Problem Solving and Enquiry 5-14

Ruth: We were very lucky to gain funding earlier on this year to buy games and puzzles, and we bought a lot from the Happy Puzzle Company, some from various other sources, and what we did with all the primary 7s coming from various associated primaries - we had an afternoon of fun and games, a maths puzzle afternoon in our hall. This was before the pupils arrived at our school. The way we ran it was we had stations around the room, there was puzzles or games on each station, we blew a whistle every seven minutes and pupils moved on - it was very much for them to have a social occasion that they were meeting each other and getting to know each other before they came to secondary. However, it was also to be a fun afternoon and most pupils seemed to have enjoyed it. 

David: One of the things I was very keen that the department became involved in was to establish stronger links with our associated primary schools, and I thought that the CAME project, working with primary schools and working on the CAME project, would be a way of looking at classroom practice, teaching approaches, and that would be a good way of establishing stronger links. 

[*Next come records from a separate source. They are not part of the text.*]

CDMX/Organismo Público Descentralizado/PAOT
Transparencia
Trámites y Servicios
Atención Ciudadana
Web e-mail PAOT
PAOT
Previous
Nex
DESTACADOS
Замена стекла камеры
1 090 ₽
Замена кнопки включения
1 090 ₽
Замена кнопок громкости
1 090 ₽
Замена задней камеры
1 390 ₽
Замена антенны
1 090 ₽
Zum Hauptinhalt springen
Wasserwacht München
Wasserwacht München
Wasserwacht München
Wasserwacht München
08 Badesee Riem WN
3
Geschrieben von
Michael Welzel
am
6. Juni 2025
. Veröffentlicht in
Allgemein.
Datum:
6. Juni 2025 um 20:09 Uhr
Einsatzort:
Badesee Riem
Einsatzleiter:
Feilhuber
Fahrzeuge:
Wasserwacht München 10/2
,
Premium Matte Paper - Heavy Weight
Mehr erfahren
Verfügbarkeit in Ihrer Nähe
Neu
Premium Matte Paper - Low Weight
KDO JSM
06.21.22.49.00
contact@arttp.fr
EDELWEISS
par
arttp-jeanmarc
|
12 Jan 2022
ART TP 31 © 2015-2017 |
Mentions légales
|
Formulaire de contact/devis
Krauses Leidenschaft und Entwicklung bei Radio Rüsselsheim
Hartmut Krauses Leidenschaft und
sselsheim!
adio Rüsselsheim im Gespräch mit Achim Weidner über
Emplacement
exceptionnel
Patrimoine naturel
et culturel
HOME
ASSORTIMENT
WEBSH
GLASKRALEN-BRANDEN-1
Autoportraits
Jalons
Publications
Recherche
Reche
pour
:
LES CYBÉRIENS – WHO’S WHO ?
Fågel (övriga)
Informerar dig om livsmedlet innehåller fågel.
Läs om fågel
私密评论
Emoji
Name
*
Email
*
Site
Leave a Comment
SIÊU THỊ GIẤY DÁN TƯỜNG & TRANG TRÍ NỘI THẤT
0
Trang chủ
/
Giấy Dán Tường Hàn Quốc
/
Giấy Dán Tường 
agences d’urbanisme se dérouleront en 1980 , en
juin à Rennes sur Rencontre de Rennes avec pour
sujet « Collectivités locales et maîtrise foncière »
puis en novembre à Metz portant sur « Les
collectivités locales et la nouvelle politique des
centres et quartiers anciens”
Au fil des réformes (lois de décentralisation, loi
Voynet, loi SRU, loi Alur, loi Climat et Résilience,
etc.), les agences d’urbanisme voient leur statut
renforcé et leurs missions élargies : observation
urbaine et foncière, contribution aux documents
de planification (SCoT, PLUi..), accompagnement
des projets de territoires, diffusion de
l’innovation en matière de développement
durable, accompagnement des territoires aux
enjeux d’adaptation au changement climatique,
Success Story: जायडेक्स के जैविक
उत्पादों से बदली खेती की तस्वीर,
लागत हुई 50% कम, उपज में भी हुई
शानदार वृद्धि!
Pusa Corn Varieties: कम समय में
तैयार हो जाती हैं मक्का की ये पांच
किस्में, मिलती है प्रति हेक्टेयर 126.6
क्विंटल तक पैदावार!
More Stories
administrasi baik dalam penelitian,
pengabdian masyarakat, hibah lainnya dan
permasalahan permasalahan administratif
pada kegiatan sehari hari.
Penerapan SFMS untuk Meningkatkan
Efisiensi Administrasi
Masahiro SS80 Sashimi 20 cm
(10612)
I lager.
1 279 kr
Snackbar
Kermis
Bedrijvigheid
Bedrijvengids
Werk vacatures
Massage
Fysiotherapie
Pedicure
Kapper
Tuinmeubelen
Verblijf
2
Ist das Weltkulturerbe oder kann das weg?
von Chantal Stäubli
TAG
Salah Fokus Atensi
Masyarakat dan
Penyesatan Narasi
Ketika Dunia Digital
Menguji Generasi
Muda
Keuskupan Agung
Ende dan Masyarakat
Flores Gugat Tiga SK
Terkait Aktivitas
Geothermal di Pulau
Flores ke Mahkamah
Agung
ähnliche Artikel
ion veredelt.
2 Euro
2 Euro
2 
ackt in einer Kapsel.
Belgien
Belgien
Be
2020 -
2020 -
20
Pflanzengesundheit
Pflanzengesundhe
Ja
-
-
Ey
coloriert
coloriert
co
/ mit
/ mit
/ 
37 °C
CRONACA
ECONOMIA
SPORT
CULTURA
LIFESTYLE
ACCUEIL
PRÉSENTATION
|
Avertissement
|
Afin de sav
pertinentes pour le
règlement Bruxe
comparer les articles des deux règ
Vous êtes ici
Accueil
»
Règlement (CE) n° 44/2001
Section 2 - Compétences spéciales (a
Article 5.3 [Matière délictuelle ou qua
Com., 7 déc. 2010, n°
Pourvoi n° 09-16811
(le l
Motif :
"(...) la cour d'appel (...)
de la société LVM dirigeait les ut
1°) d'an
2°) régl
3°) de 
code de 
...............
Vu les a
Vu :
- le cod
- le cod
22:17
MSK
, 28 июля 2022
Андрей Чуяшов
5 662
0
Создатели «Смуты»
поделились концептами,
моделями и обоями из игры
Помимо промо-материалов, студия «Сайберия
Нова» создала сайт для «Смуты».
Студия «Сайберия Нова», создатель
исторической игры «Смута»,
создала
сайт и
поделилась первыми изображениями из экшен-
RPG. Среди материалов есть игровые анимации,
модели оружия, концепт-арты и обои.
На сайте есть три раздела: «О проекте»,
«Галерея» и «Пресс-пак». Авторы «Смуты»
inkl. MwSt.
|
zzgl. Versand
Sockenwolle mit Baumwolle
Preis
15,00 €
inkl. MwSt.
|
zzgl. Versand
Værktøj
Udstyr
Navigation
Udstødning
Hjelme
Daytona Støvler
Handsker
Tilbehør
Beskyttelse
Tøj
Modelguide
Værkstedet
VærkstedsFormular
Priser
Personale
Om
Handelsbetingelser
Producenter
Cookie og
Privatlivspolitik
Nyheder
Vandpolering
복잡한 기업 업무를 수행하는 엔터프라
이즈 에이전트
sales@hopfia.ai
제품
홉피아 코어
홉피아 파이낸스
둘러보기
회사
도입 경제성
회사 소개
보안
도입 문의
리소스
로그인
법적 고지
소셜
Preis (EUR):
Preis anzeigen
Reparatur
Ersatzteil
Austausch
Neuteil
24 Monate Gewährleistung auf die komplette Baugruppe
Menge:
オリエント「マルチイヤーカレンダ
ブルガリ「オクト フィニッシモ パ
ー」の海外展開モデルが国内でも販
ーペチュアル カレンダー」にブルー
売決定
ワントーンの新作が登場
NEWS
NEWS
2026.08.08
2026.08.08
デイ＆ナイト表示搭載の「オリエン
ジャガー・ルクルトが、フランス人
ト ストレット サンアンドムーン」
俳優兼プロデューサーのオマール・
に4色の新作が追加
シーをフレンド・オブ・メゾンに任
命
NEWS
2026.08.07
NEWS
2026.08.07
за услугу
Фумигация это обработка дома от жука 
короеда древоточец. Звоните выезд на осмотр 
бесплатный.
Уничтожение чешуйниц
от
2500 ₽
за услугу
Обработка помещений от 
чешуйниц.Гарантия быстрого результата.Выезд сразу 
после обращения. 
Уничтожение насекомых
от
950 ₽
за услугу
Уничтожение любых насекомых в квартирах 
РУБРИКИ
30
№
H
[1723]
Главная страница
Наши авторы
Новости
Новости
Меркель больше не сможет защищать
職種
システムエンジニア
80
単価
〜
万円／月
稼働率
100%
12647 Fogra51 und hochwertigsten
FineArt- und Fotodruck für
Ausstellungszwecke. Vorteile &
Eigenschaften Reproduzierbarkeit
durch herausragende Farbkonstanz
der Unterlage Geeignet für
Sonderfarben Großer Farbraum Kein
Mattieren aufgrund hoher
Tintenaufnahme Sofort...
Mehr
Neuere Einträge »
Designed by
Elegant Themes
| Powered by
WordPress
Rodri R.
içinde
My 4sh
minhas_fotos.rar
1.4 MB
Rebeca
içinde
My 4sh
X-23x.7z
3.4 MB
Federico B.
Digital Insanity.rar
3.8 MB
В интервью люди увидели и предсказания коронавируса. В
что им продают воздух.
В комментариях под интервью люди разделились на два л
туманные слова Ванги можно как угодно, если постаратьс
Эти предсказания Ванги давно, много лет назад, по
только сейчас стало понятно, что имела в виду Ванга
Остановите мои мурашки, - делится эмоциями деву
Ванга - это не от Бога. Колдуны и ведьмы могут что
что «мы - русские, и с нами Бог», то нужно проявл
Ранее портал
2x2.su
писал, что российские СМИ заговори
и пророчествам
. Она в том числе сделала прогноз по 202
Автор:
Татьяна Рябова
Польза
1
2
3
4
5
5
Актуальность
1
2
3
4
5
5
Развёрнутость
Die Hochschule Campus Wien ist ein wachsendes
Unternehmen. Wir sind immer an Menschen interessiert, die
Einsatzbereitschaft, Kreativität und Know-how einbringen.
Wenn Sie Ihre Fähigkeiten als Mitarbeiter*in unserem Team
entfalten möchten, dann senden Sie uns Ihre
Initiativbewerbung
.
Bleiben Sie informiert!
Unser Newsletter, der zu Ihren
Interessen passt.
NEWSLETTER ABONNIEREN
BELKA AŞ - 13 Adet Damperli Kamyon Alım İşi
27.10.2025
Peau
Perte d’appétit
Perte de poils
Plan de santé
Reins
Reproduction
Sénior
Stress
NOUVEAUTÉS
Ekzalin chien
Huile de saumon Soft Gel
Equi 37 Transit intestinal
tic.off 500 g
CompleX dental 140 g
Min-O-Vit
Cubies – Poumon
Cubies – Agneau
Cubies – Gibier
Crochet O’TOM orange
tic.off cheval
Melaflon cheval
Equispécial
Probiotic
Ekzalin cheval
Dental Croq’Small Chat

The programme was set up really in four phases and the first phase involved a trainer coming to the school and doing some demonstration lessons - and this is followed by a period where the teachers went and carried out the lessons in their own classrooms, and were about to evaluate the success or otherwise of these lessons. Phase two is going to involve demonstration lessons in one of our associated primary schools, and again that will be followed by some practice with the teachers in their own classrooms. Phases three and four are a bit more ambitious, perhaps, where we're going to be looking at primary teachers observing secondary staff teaching some of the lessons, and in turn vice-versa, we'll have the secondary teachers observing primary colleagues teaching lessons in the classroom. We feel that that should give us a strong link with the different schools and a focus on teaching approaches - and the discussion that should come from that, we think, will be very useful in the primary-secondary liaison process.